From the first line of the listing to the last, set down everything exactly, but skip the images.

# [Data section]
==========
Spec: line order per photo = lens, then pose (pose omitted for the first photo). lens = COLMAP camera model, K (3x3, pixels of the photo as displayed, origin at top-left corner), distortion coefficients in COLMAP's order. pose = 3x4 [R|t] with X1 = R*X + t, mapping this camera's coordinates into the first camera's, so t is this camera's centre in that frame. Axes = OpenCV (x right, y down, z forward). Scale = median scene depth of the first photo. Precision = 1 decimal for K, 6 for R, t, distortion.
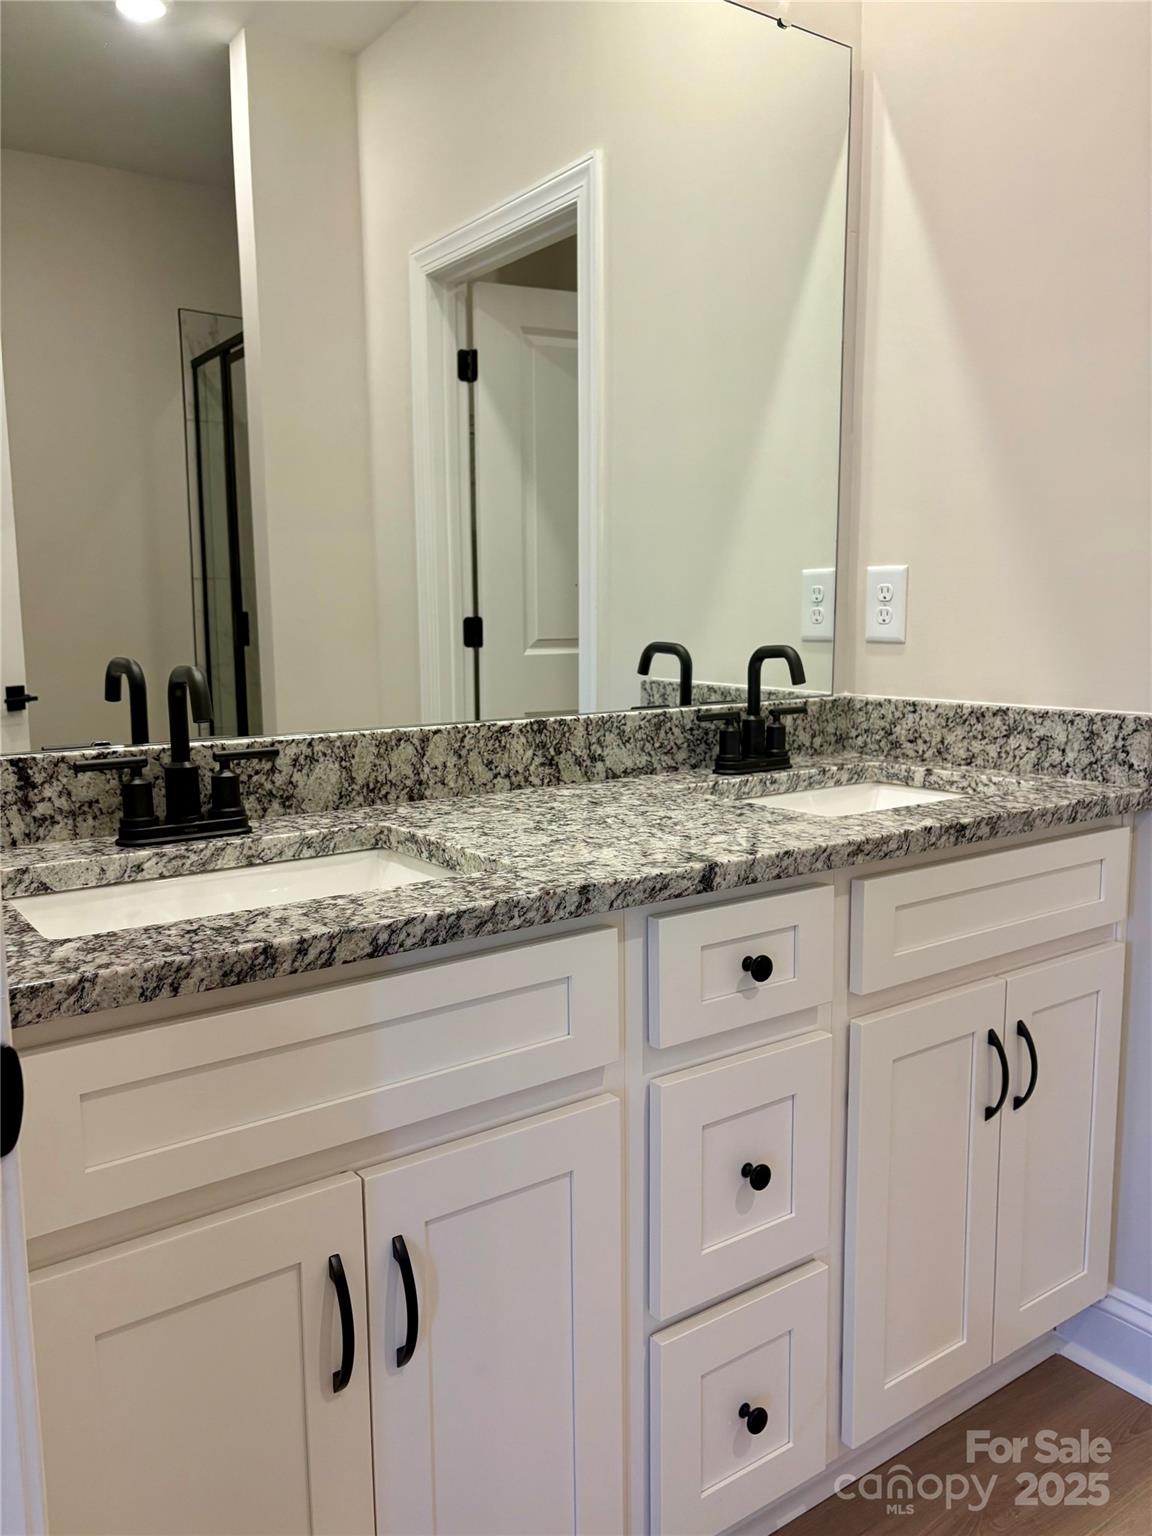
lens RADIAL K [[1157.1, 0, 578.5], [0, 1157.1, 757.0], [0, 0, 1]] dist [0.015659, -0.003691]
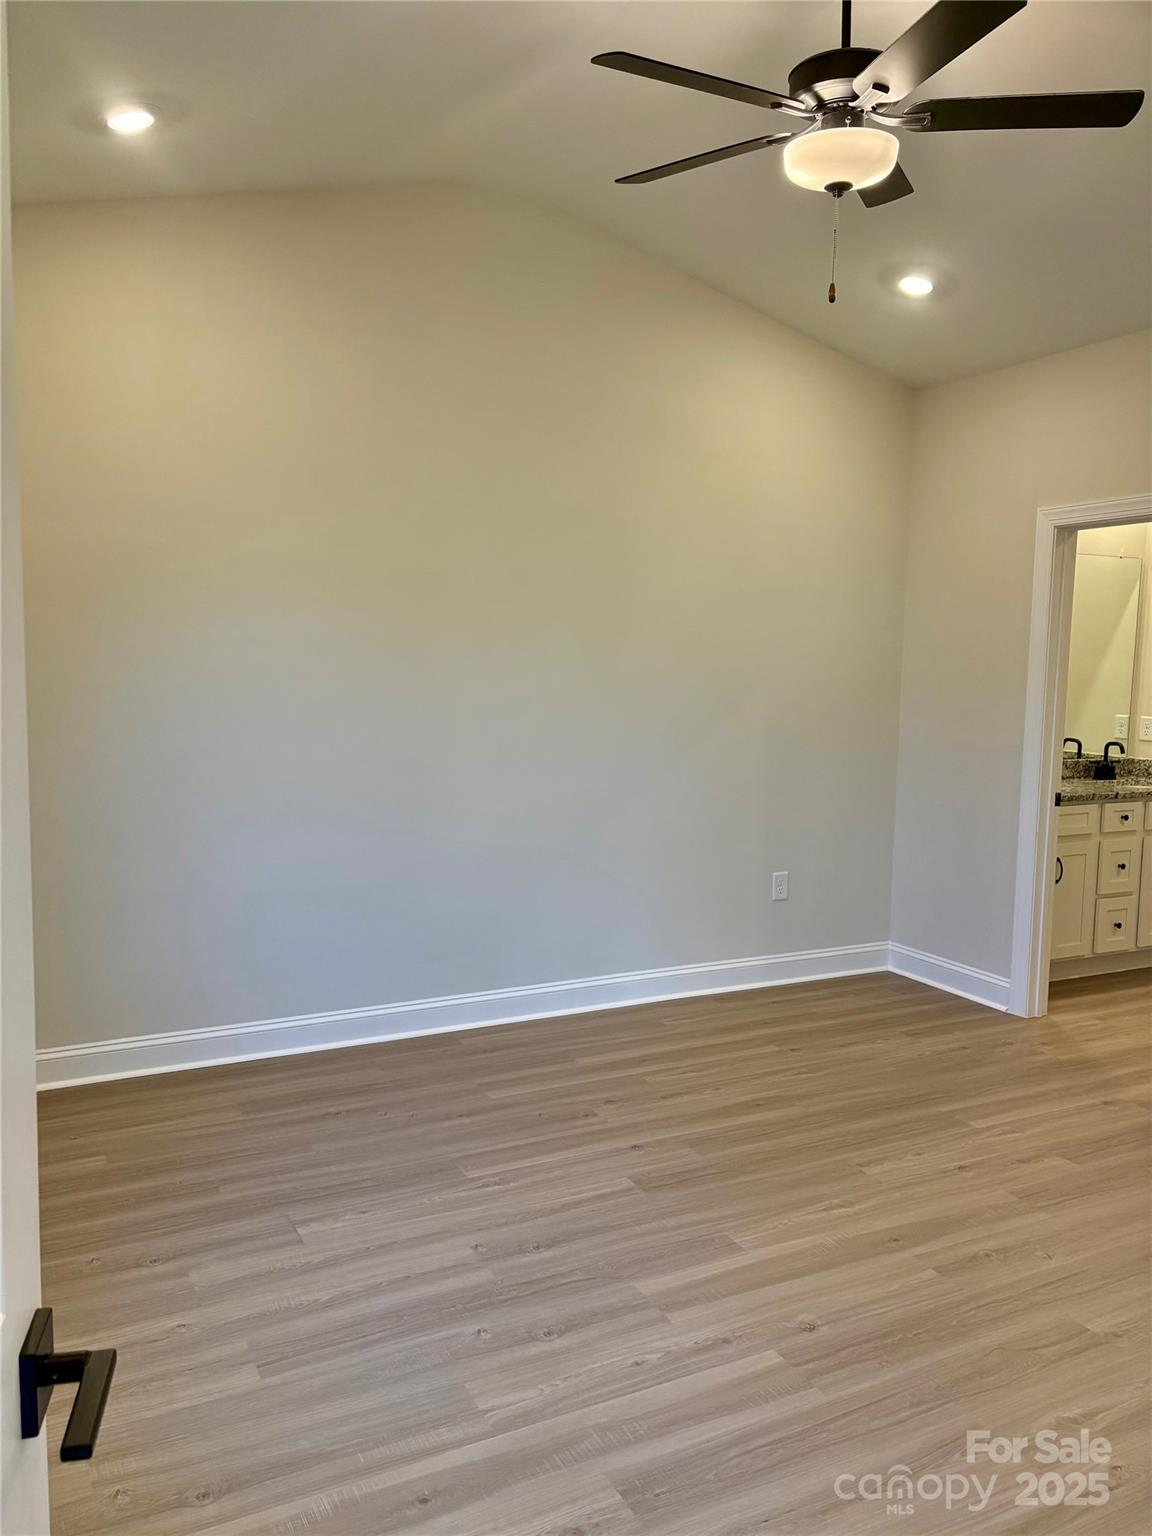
lens RADIAL K [[1157.1, 0, 574.0], [0, 1157.1, 779.6], [0, 0, 1]] dist [0.015659, -0.003691]
pose [[0.989615, 0.040613, -0.137886, -0.914142], [-0.044112, 0.998775, -0.022408, 0.157620], [0.136808, 0.028257, 0.990195, -2.546375]]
==========
# [Answer to the exercise]
Spec: line order per photo = lens, then pose (pose omitted for the first photo). lens = COLMAP camera model, K (3x3, pixels of the photo as displayed, origin at top-left corner), distortion coefficients in COLMAP's order. pose = 3x4 [R|t] with X1 = R*X + t, mapping this camera's coordinates into the first camera's, so t is this camera's centre in that frame. Axes = OpenCV (x right, y down, z forward). Scale = median scene depth of the first photo. Precision = 1 decimal for K, 6 for R, t, distortion.
lens RADIAL K [[1157.1, 0, 578.5], [0, 1157.1, 757.0], [0, 0, 1]] dist [0.015659, -0.003691]
lens RADIAL K [[1157.1, 0, 574.0], [0, 1157.1, 779.6], [0, 0, 1]] dist [0.015659, -0.003691]
pose [[0.989615, 0.040613, -0.137886, -0.914142], [-0.044112, 0.998775, -0.022408, 0.157620], [0.136808, 0.028257, 0.990195, -2.546375]]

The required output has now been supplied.